I often encounter a mindset that sees marketing as an expense. I suppose from the perspective of an accountant, that is absolutely accurate. However, in reality marketing should be viewed as an investment. Think of it this way: marketing is only expensive if it’s not working. If you made 5 dollars every time you spent two marketing dollars you would be spending money all day and be happy about it. Ideally, marketing is an investment.
We all live within the constraints of a budget. There are many good things to be said about marketing on a shoestring, on choosing strategies that are smart and that work. Today, however, we are going to talk about avoiding turning our shoestrings into nooses – making mistakes with our marketing dollars that, like bad investments, are nothing but expensive errors.

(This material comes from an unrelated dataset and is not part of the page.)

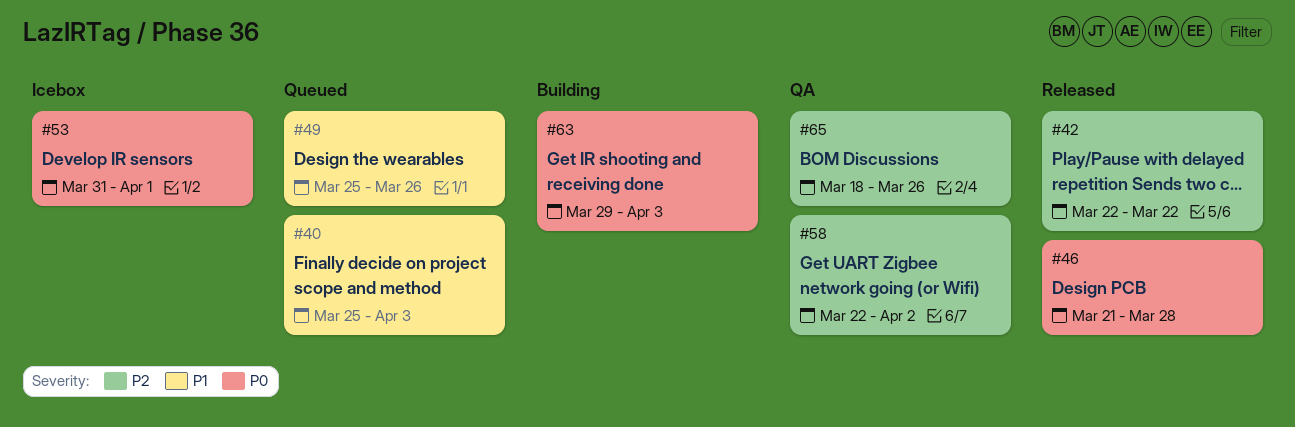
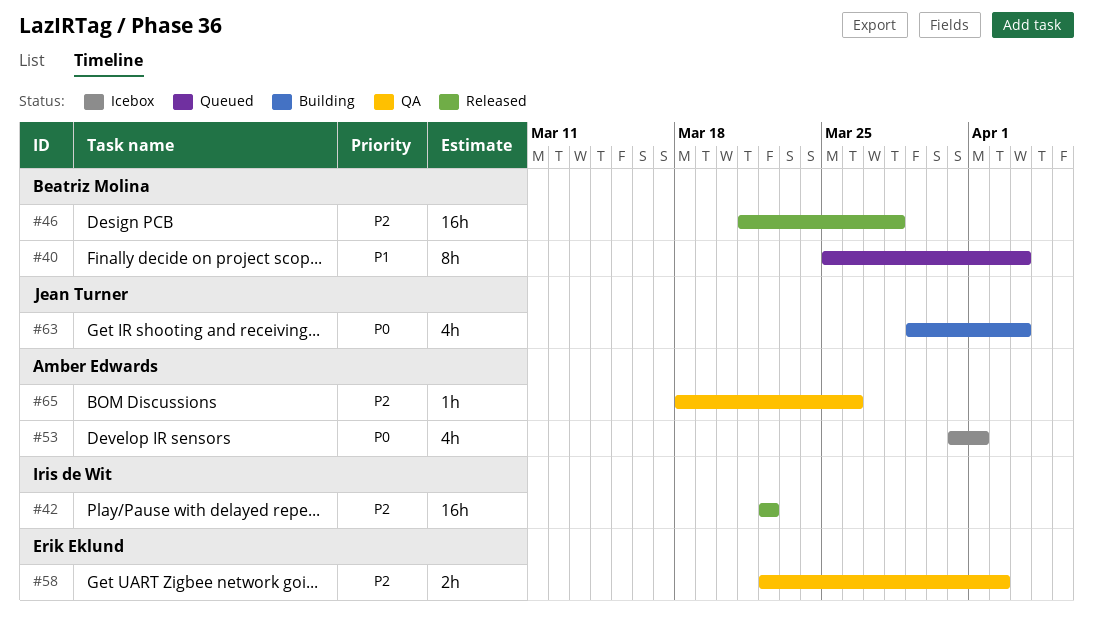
#46, priority: P0 -> P2
#49: present -> none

I received an email the other day from an agent using an AOL email account. At the bottom of her email was an advertisement: “Make your summer sizzle with fast and easy recipes for the grill.” Really? I want to pull my hair out.
All in the name of a “free email account” this particular agent does not mind looking like a consumer. What is a client to think? Does an AOL account, or hotmail or gmail indicate professionalism? I suggest that this is a shoestring noose – in reality, it is more expensive for the agent to use a free AOL email than to spend $15.00 a year for a professional email account. With every email this agent sends, she loses professional credibility.
Shoestring marketing is not about doing things cheaply. Let’s not confuse being smart with being cheap.
Other areas where you should not skimp on your marketing expenditures:
- Business Cards – purchase good ones, they are your silent ambassadors;
- Logos – please do not build one out of clipart, use a professional;
- Brochures – Better to not have one than to have a bad one.
- Websites – Yikes. Conflicts of interest prevent me from editorializing too much here.
Only those with highly developed artistic sensibilities should undertake the design of their own collateral. I’ve seen it work, but those exceptions prove the rule. Marketing collateral is the number one area where you should make a real investment. These items stand in for you when you are not there to speak for yourself. The last message travel agents want to give their clients is “do it yourself.”
You get the idea.
It is always important to be smart with your marketing dollars. That is an entirely different matter, however, from being “penny wise and pound foolish.” If you want to engage your clients on a professional level, be cautious about how your present some of your most visible points of contact.